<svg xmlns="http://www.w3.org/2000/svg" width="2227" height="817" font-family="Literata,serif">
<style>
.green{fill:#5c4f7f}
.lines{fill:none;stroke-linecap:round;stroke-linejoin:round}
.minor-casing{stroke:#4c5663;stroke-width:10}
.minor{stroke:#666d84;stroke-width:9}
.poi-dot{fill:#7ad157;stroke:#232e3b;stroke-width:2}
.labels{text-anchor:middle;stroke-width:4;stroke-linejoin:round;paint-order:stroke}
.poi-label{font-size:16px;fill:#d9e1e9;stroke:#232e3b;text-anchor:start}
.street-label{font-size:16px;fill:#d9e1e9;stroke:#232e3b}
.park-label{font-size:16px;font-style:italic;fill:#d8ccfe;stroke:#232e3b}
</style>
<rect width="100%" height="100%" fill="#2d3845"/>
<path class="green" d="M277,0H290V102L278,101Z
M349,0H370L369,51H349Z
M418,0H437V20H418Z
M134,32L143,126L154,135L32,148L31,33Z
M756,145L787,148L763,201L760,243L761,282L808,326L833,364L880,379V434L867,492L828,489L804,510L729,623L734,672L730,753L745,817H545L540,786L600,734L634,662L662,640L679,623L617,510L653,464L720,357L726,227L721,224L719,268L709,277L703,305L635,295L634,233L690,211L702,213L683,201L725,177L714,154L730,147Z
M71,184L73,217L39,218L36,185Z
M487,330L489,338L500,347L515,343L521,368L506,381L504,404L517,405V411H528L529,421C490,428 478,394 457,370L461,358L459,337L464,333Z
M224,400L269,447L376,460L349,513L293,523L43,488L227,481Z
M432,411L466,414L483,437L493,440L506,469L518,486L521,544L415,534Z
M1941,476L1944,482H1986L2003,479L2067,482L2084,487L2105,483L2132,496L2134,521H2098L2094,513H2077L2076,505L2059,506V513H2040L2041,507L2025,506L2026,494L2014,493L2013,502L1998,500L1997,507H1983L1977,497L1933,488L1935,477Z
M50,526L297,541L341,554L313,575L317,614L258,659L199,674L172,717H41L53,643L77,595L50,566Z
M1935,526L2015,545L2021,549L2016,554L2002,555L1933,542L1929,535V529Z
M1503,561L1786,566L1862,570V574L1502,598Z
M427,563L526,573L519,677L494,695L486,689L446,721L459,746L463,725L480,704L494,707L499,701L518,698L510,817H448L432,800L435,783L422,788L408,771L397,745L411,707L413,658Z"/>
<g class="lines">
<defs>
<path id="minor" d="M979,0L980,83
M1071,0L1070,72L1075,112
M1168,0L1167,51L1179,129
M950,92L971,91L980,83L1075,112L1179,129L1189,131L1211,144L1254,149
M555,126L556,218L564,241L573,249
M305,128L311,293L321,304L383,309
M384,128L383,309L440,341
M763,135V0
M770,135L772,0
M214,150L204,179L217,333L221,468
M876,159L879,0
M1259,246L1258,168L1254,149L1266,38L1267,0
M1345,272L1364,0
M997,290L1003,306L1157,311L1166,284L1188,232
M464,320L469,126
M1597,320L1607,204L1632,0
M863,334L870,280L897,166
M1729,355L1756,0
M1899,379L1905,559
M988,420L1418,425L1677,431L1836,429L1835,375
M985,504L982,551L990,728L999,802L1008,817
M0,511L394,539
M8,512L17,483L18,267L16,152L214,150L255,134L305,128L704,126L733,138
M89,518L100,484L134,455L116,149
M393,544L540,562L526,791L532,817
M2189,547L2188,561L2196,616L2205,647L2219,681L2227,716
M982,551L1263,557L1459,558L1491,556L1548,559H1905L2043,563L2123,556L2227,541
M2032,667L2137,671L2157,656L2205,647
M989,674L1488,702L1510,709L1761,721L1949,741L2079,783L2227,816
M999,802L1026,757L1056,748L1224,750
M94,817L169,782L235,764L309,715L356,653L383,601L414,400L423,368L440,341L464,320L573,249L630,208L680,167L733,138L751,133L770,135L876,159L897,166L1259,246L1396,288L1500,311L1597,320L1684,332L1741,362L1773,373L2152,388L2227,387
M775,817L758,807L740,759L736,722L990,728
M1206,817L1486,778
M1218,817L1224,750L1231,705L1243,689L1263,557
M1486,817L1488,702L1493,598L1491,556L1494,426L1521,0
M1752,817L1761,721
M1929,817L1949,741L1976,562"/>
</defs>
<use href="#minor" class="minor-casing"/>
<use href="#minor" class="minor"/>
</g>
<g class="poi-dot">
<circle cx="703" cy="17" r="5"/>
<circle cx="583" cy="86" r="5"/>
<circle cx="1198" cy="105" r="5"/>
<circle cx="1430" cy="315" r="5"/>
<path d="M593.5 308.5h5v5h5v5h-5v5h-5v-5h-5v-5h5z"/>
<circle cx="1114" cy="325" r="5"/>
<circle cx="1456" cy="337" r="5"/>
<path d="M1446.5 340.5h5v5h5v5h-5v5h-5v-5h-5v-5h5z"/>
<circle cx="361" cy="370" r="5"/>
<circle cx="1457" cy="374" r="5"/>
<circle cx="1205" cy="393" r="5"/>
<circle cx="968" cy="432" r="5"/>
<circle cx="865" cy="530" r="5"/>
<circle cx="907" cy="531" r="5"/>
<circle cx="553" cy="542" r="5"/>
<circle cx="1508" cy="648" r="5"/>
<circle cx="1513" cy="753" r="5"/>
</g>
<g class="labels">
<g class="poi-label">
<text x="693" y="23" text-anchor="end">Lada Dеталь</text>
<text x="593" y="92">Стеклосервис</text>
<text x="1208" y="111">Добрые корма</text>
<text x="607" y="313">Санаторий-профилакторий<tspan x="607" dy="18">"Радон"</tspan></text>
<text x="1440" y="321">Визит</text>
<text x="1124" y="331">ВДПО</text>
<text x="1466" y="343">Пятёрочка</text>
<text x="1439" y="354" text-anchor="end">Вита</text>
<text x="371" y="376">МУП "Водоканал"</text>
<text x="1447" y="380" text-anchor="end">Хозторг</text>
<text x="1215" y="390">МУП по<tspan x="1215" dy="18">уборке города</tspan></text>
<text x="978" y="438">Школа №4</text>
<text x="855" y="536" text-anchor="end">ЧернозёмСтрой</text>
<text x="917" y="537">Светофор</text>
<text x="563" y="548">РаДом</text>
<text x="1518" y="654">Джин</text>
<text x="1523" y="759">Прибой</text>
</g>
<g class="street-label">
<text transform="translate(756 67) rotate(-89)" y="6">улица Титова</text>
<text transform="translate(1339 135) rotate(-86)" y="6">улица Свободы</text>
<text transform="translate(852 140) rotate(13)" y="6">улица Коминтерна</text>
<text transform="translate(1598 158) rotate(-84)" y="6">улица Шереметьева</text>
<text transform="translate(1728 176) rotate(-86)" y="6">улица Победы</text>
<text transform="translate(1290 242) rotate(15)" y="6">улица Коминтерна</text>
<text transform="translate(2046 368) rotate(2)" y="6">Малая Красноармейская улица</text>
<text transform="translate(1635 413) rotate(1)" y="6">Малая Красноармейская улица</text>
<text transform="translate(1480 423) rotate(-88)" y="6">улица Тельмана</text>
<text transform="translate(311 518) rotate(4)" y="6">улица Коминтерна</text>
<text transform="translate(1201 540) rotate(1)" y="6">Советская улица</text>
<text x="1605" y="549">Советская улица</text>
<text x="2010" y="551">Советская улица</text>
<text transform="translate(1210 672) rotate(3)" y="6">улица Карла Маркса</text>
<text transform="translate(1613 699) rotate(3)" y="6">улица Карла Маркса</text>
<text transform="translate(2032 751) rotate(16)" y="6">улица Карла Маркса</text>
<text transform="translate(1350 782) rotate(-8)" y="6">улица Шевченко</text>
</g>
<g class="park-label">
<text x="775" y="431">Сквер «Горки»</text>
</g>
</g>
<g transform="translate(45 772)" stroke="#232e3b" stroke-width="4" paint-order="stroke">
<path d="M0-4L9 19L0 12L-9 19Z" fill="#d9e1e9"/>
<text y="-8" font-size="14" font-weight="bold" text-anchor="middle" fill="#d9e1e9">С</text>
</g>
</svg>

What to work on: Count every line of the records that holds "height". State the number, nothing else.

Solution to this exercise: 2